Additionally, Crawford seeks compensation for Top Rank’s failure to deliver a fight with Spence during that same period.
According to the complaint, both parties “entered into a “Championship Bout Agreement” for a twelve-round bout for Crawford to defend his WBO Welterweight Championship belt against Egidijus Kavaliauskas” on October 11, 2019. “During the negotiations in or about October 2019, Crawford and his negotiating team informed Arum and DuBoeuf [sic] that he would not take the fight for the $4 million being offered to him. Arum and DuBoeuf informed Crawford that he should take the offer because a fight with Errol Spence Jr. (“Spence”) was right around the corner and that Top Rank could quickly make a Spence-Crawford fight happen.
“In fact, Arum and DeBoeuf said Top Rank would include a “Spence bonus” in the 2019 Kavaliauskas Bout Agreement in excess of nine hundred thousand dollars ($900,000) (the “Arum and DuBoeuf Spence Representations”) because they were confident they could make a fight with Crawford and Spence before the end of 2020.”
The suggestion and timing is dubious, considering Spence suffered extensive injuries in a horrific single car crash in October 2019.
Ironically, the lawsuit remains active as there exists the strong possibility of Spence and Crawford finally colliding in what would be for the undisputed welterweight championship. Crawford has largely remained out of the media and cryptic even when going on the record to discuss such a fight.
Spence helped sweeten the pot by adding the WBA title to his collection in a tenth-round, injury stoppage of Yordenis Ugas this past April 16 at AT&T Stadium in Arlington, Texas. Spence, who hails from nearby Desoto, Texas, successfully defended his WBC and IBF titles in the process.

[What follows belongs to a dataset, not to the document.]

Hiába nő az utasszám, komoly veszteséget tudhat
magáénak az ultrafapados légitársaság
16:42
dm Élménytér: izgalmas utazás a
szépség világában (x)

Spence won the IBF belt in an eleventh-round knockout of Kell Brook in May 2017. He claimed the WBC strap in a twelve-round, split decision win over Porter in their September 2019 unification match. The win over Ugas marked his sixth overall successful title defense.
Crawford previously held the WBO and lineal lightweight championship and the undisputed junior welterweight championship before moving up to welterweight. He became a three-division titlist on his first try, running through unbeaten Jeff Horn in a ninth-round stoppage to claim the WBO welterweight title in June 2018. Crawford has yet to go the distance in six straight fights at welterweight.
The ongoing lawsuit is not expected to hold up Crawford’s in-ring availability, as both he and Top Rank have openly agreed that their deal expired with the Porter fight last November.